The Supreme Court’s judgment on Monday, ruling that Shariat courts and fatwas that are injurious to individuals’ fundamental rights are illegal, has sparked a furore among the more conservative sections of Muslims in India, intensifying the debate whether systems of jurisprudence in a democracy can coexist with religion-based Quranic sanctions.
Within no time of the judgment being delivered, several Muslim social organisations expectedly raised objections. Their anxieties notwithstanding, the apex court judgment will inevitably lead to – especially when a powerful BJP-led coalition is at the helm of affairs at the Centre – a heated discussion on the validity of Shariat court pronouncements, especially when they adversely affect and impinge on the fundamental rights of individuals, mostly women.
It should be made clear at the outset that the Supreme Court has not altogether banned Shariat law, holding that “some fatwas may be wise and issued for general good” and that they were a “matter of faith and choice.” The judgment rightly observed that a law court can intervene only when an individual’s rights are violated by particular fatwas.
This stems from the post-colonial state’s insistence upon its secular character which is mediated by the need to reassure religious minorities that led to the recognition of personal law. This created a context where the Indian constitution reflects tensions between the dominant secular legal system and religion-based Shariat law.

A national debate on the relevance and continuance of non-state legal mechanisms — Shariat courts or khap panchayats – which militate against the rights-based approach to justice in modern states – is definitely the need of the hour. It will allow us to examine the anxious relationship between modernity and tradition, whether Shariat courts and khap panchayats exist in contravention of constitutional law and even the rule of law and whether it is time the government devised a uniform civil code.

No system of law should be allowed to be interpreted In India if it violates constitution of India.
Local laws as a specialization is fine for a local community but it cannot infringe on the rights granted by the constitution and by federal laws

It is a good time to have such a discussion in India - hopefully all this will happen without violent outbreaks
 
Majority of Indians have been clamoring for a dialogue and clear understanding of these religious discrepancy in Indian personal law. Bjp and their supporters have been blaming the congress party for this mess. It is an opportunity for the ruling party with a majority in parliament, and now armed with this crucial ruling from SC to change the Indian constitution.
Will they attempt to do so? Only time will tell.
 
Majority of Indians have been clamoring for a dialogue and clear understanding of these religious discrepancy in Indian personal law. Bjp and their supporters have been blaming the congress party for this mess. It is an opportunity for the ruling party with a majority in parliament, and now armed with this crucial ruling from SC to change the Indian constitution.
Will they attempt to do so? Only time will tell.

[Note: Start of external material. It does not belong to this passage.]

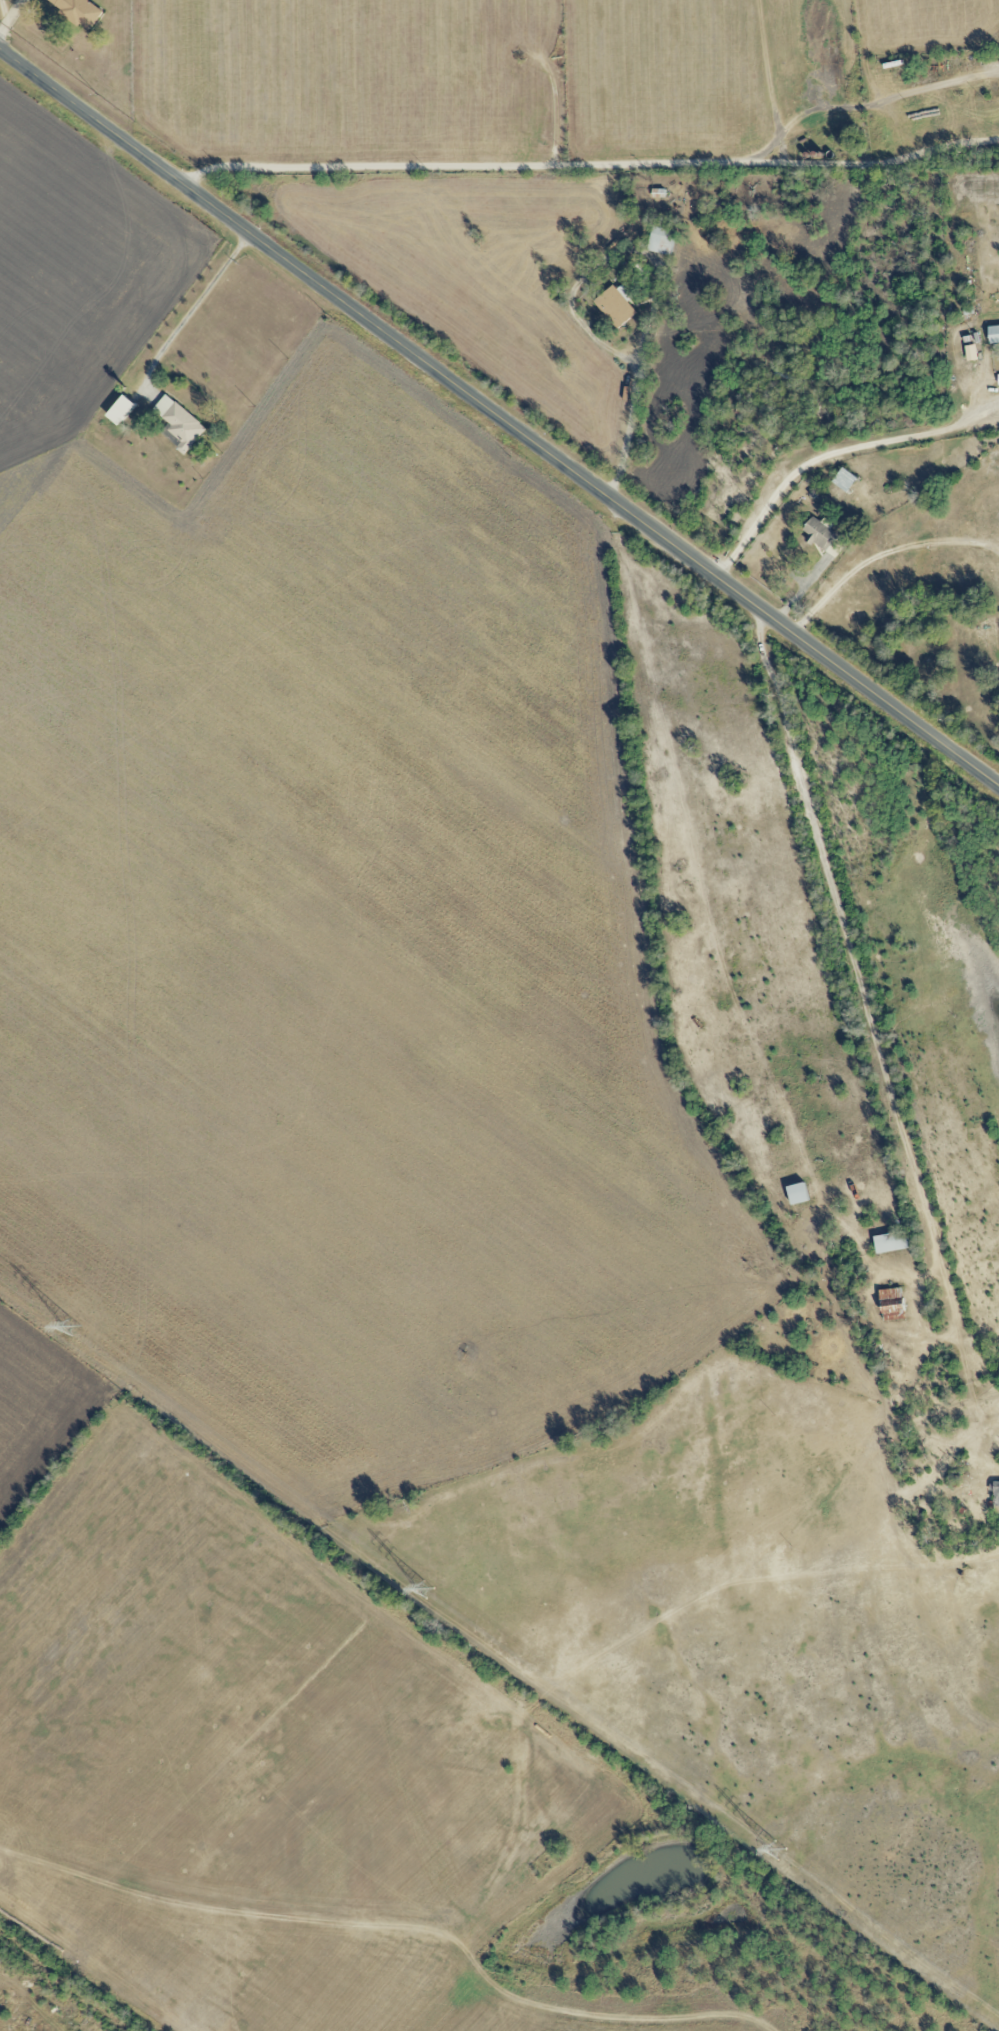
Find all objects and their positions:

While I cannot claim much knowledge about Indian constitution I suppose it must be aligned with common sense Dharma much like most of US Constitution is in my understanding.

The issue is that a state cannot promote any religion-based laws if it has to have a future (and common sense Dharma has nothing to do with Hinduism per se because these are self evident laws that all human being even without formal education know about).

What is needed is to clarify what aspects of Sharia Laws are in alignment with Indian Constitution and not change the constitution itself in the first step.
 
A common or uniform personal law is immaterial when the government cannot even ensure common public law. Eg. A slew of laws such as RTE with exemptions along communal lines. Media discourse over Shariat and Khap Panchayats is just to pull wool over unsuspecting eyes and keep discussion away from discriminatory public laws.